* WHAT YOU SHOULD DO *
Arrange the entries, from the line containing "All rights reserved." through the end of the entries, as a Markdown table with two columns, Row and Line, giving each line a row number. Leave out blank lines and the pictures.

━━━━━━━━━━━━━━━━━━━━━━━━━━━━━━

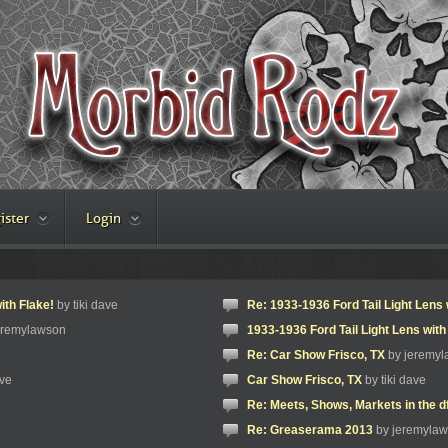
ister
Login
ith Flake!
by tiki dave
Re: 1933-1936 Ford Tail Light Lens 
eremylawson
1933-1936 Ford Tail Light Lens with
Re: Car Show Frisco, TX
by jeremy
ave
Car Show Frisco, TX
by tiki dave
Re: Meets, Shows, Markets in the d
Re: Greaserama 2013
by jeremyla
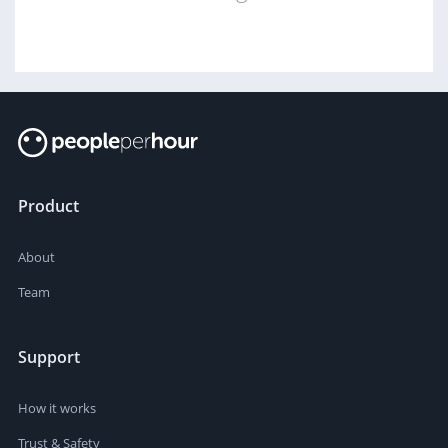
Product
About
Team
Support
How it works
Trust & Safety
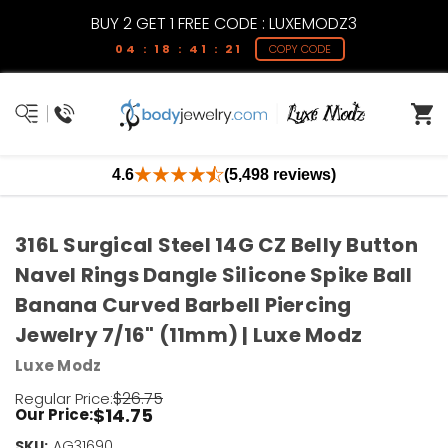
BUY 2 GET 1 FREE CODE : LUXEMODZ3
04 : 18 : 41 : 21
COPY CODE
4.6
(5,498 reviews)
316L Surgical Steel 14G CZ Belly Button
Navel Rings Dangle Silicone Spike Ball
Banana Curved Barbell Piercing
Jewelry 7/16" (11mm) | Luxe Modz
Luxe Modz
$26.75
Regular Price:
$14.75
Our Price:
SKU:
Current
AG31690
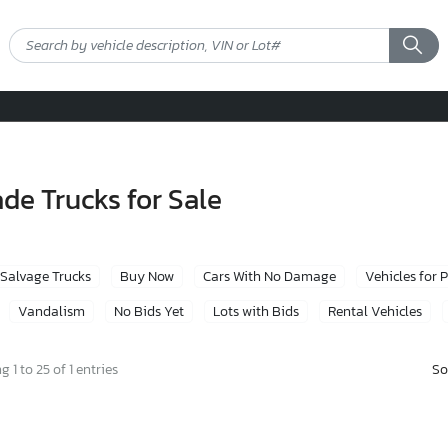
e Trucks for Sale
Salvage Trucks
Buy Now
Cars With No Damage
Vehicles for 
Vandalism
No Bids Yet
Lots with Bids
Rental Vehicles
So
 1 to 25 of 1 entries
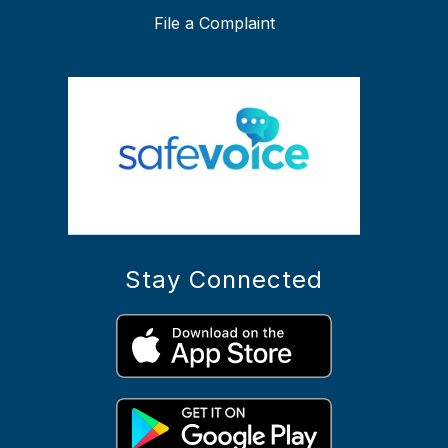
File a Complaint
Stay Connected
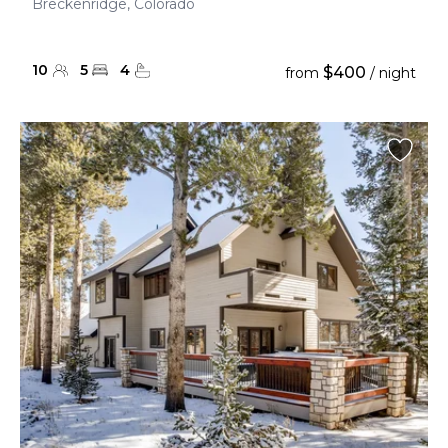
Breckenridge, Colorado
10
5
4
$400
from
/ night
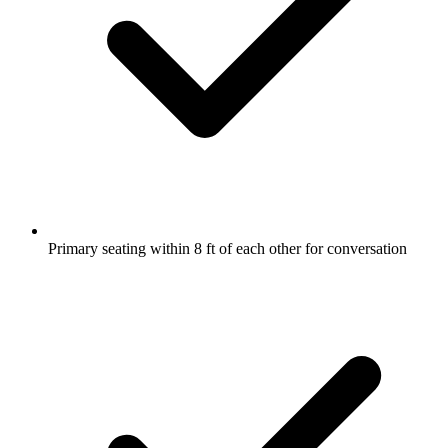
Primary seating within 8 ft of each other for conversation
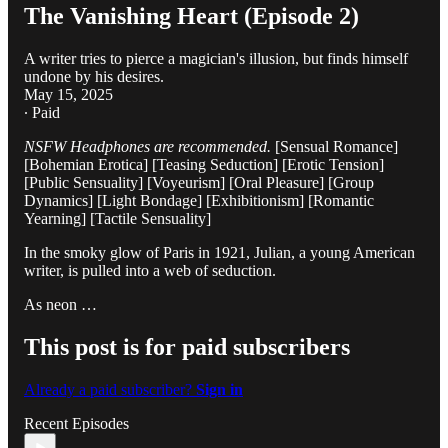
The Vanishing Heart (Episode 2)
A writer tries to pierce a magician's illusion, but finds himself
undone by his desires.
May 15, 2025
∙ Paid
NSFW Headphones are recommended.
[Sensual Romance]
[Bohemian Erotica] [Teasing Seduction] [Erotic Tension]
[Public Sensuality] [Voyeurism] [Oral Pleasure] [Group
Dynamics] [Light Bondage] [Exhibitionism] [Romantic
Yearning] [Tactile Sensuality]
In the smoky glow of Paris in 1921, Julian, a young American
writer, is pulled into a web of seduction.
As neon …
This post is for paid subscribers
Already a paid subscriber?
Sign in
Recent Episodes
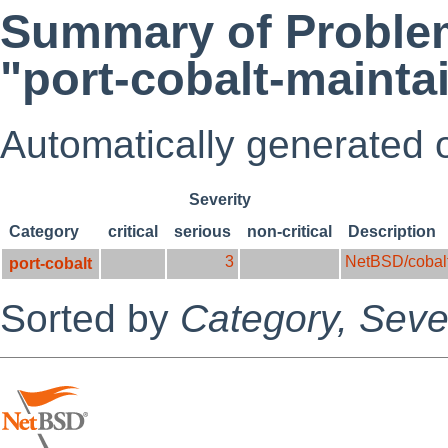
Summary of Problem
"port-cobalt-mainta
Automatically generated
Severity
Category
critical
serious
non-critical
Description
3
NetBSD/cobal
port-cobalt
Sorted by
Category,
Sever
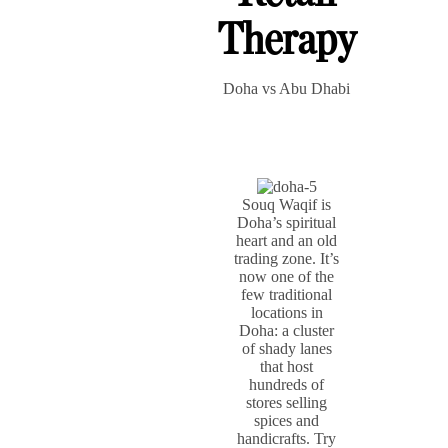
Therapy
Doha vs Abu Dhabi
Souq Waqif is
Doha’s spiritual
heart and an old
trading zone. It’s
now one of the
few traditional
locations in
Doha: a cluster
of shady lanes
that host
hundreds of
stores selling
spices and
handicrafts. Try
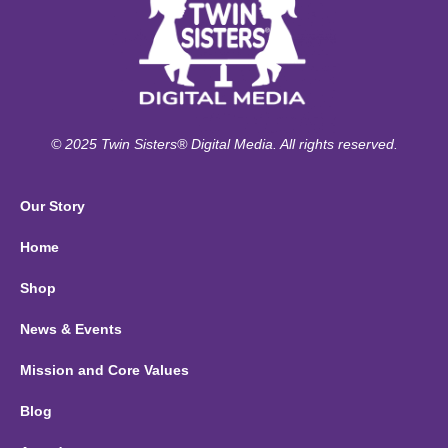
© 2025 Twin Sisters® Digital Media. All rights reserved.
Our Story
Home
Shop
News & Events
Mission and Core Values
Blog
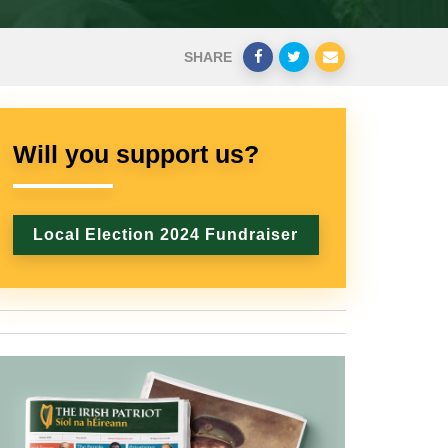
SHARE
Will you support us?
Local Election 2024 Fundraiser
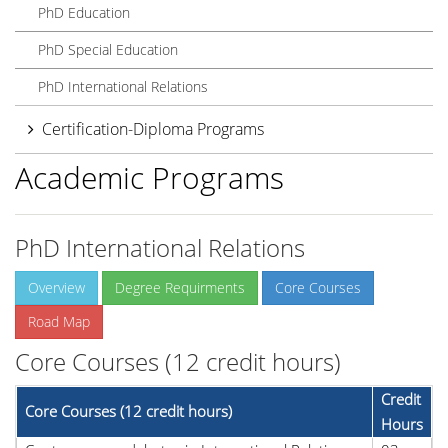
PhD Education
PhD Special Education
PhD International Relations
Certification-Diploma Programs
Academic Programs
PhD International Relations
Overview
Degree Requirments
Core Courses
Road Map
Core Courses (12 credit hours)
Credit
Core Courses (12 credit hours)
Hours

━━━━━━━━━━━━━━━━━━━━━━━━━━━━━━

* OUTPUT *
| Row | Line |
|---|---|
| 1 | © 2025 Twin Sisters® Digital Media. All rights reserved. |
| 2 | Our Story |
| 3 | Home |
| 4 | Shop |
| 5 | News & Events |
| 6 | Mission and Core Values |
| 7 | Blog |
| 8 | SHARE |
| 9 | Will you support us? |
| 10 | Local Election 2024 Fundraiser |
| 11 | PhD Education |
| 12 | PhD Special Education |
| 13 | PhD International Relations |
| 14 | Certification-Diploma Programs |
| 15 | Academic Programs |
| 16 | PhD International Relations |
| 17 | Overview |
| 18 | Degree Requirments |
| 19 | Core Courses |
| 20 | Road Map |
| 21 | Core Courses (12 credit hours) |
| 22 | Credit |
| 23 | Core Courses (12 credit hours) |
| 24 | Hours |